At Target, overtime starts when a covered, non-exempt worker passes 40 hours in a workweek: federal law requires premium pay at one and one-half times the regular rate. A rough closing shift, a weekend push, or a long day on the sales floor does not create overtime by itself. What matters is the number of hours actually worked and captured on the timecard.
What counts as overtime at Target
Covered, non-exempt employees are entitled to at least the federal minimum wage and overtime after 40 hours in a workweek. That rule applies to the hours you actually work, not to how demanding the week felt or how hard the store was running. If you are hourly, the key question is whether the time on your timecard pushes you over 40, because the federal overtime trigger is weekly hours, not the hour of day.
That also means a Saturday, Sunday, holiday, or regular day of rest does not automatically become overtime time. The Fair Labor Standards Act does not require extra pay just because the schedule lands on a night, a weekend, or a holiday. In a business where closing shifts, holiday rushes, and truck nights can feel like premium-time work, the law treats those hours as ordinary unless they cross the 40-hour line.
The gray areas are usually about time worked, not the job title
This is where retail gets messy. Staying late to zone, recover an aisle, handle a late guest issue, or finish a manager-requested task may sound like normal store life, but those minutes still count if they are work. Compensation depends on knowing the number of hours worked.
Off-the-clock prep is a common flash point. Pre-shift setup, post-shift cleanup, and interrupted meal breaks can all create payroll disputes when the time is not captured correctly. If the work happens before you clock in or after you clock out, or if a meal break is cut short by a work demand, the question is not whether the task felt small. The question is whether you were working.
- Keep an eye on when you start and stop work, especially on busy truck days and close nights.
- Check whether meal breaks were actually uninterrupted and recorded correctly.
- If a leader asks for a quick task after you have clocked out, treat it as a timekeeping issue, not a favor.
Wage law turns on whether the store tracked real hours, not estimated effort.
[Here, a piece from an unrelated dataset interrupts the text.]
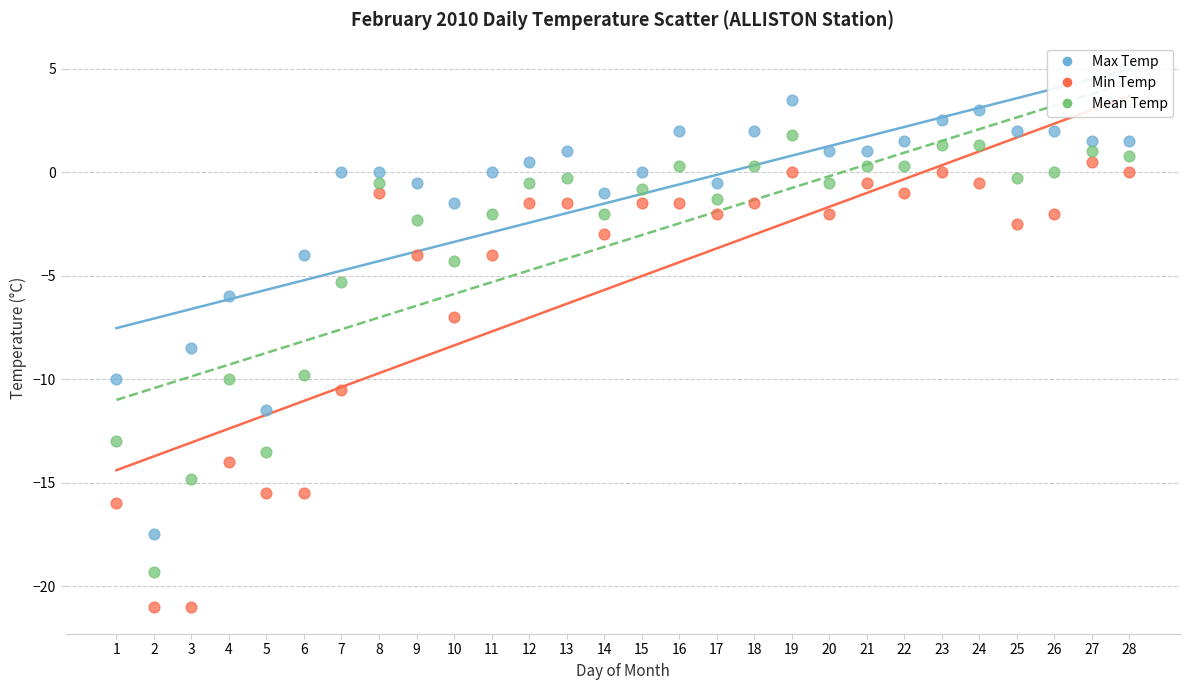

What is the X range (max minus min) for the scatter plot?

27.0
Why exempt and non-exempt status matters at Target
Retail jobs are not all treated the same. A store leader, an operations leader, a visual specialist, and an hourly team member may fall under different wage rules depending on duties and pay structure. That is why title alone does not settle the overtime question.
Some retail or service employees paid by commissions may be exempt from overtime pay. Pay structure can change the legal analysis. If you are an hourly team member, overtime eligibility depends on non-exempt status and weekly hours, while exempt roles follow different rules tied to duties and compensation.
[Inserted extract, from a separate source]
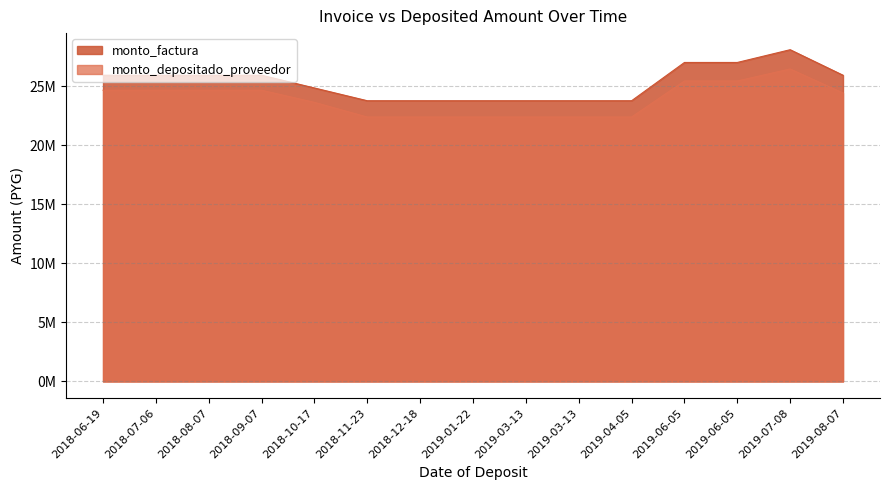

What is the sum of all monto_factura values?

379080000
For Target leaders, that means extra shifts and special projects should be assigned with a clear understanding of who is non-exempt and who is exempt before the work starts. A scheduling mistake at the front end can become a payroll problem at the back end.
Why the DOL’s rules matter in a Target store
The overtime rules sit inside the Fair Labor Standards Act of 1938, and the Wage and Hour Division was created with the enactment of that law. Target publicly promotes market-leading wages and a broad benefits package, including insurance coverage, store discounts and education assistance. Target’s pay-and-benefits materials also emphasize reliable scheduling and team-member support.
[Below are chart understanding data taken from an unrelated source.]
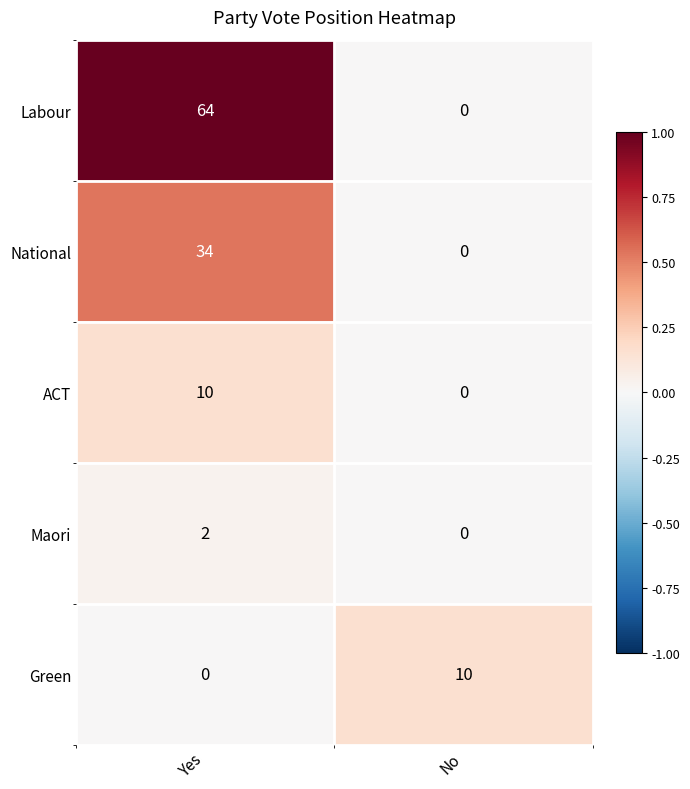

Reading right to left, extract all data points from this chart.

Labour: 0	64
National: 0	34
ACT: 0	10
Maori: 0	2
Green: 10	0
When to raise the question
The law is clearest on the fundamentals: overtime starts after 40 hours for covered non-exempt workers, nights and weekends do not automatically trigger premium pay, and hours worked must be recorded accurately. If the issue is whether your role is exempt, whether commissions affect overtime, or whether time spent zoning, prepping, or finishing close-out work was counted correctly, that is the point to raise it through Target HR or the U.S. Department of Labor’s Wage and Hour Division.